- [Prompt A]
The passage about the Texas restroom law names the places the privacy act covers. List every one of them.
- [Prompt B]
Extend the passage about the Texas restroom law by writing what comes after its final sentence.

== Provided passage ==

On December 3, a Texas law, erroneously titled the “Texas Women’s Privacy

Act”, activated that bans trans people from their preferred multiple occupancy spaces, public restrooms being one of them. Trans people instead need to go to restrooms matching their gender assigned at birth. The law’s language states that state agencies and political subdivisions must take “every reasonable step” to ensure that people only go to the restroom of their “biological sex”. Anybody hoping to find multiple occupancy gender neutral restrooms will be distraught to find that the privacy act also bans multiple occupancy gender neutral restrooms, mandating that each multiple occupancy space must be designated “for use only by individuals of one sex”. The privacy act applies to public universities, city properties, public schools, open enrollment charter schools, and state agencies.

“Biological sex” is a term the anti-trans movement uses to dress up transphobic ideas about the objectivity and immutability of sex as being scientific, even though there are multiple characteristics that contribute to somebody’s sex. The bill’s fixation on biological sex ignores how some sex characteristics like hormones and reproductive organs can be modified by medical procedures. Other traits that transphobes focus on such as chromosomes and, in the case of the privacy act, the production of certain

gametes at any point in a person’s life, are invisible without specialized equipment and medical records.

===
== Dataset content ==

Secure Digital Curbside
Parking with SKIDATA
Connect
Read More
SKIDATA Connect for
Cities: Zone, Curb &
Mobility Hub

===

- [Written response A]
public universities, city properties, public schools, open enrollment charter schools, and state agencies

- [Written response B]
The privacy act avoids specifying how institutions will verify the gender of a

restroom goer. Authorities may use anything from physical appearance to invasive inspections of body parts in investigating the genders of restroom goers.

The bill also enflames an environment where transphobes already target any restroom user they suspect to be trans, even harassing cisgender restroom goers in the process. Making matters even more dystopian, Texas attorney general Ken Paxton launched a tip line where users can report sightings of transpeople in their preferred restrooms, practically letting the state government spy on restrooms to kick transpeople out.

The Texas government’s assault on restroom freedom follows a tidal wave of

escalations in Texas and the broader MAGA movement’s assaults on queer people.

This bill alone also targets transpeople’s access to their preferred prisons and family violence shelters. More broadly, the Texas Supreme Court has legalized judicial refusal of marrying same-sex couples, the Texas government has banned drag performances from college campuses, and the federal government is starting to remove Medicare and Medicaid funding from hospitals offering gender affirming hormones and surgeries.

Organizations like AFL-CIO, ACLU, UAW have condemned the far right’s

broader attack on the LGBTQ community earlier this year. In a note to local outlet The Texas Newsroom, ACLU confirmed they are considering a lawsuit. Texas ACLU policy and advocacy strategist Ash Hall described the privacy bill as a “discriminatory bill”.

When the bill was signed into law in August 22, the advocacy group Trans Texas staged a sit-in at a women’s restroom in the Texas Capitol building in protest of the decision.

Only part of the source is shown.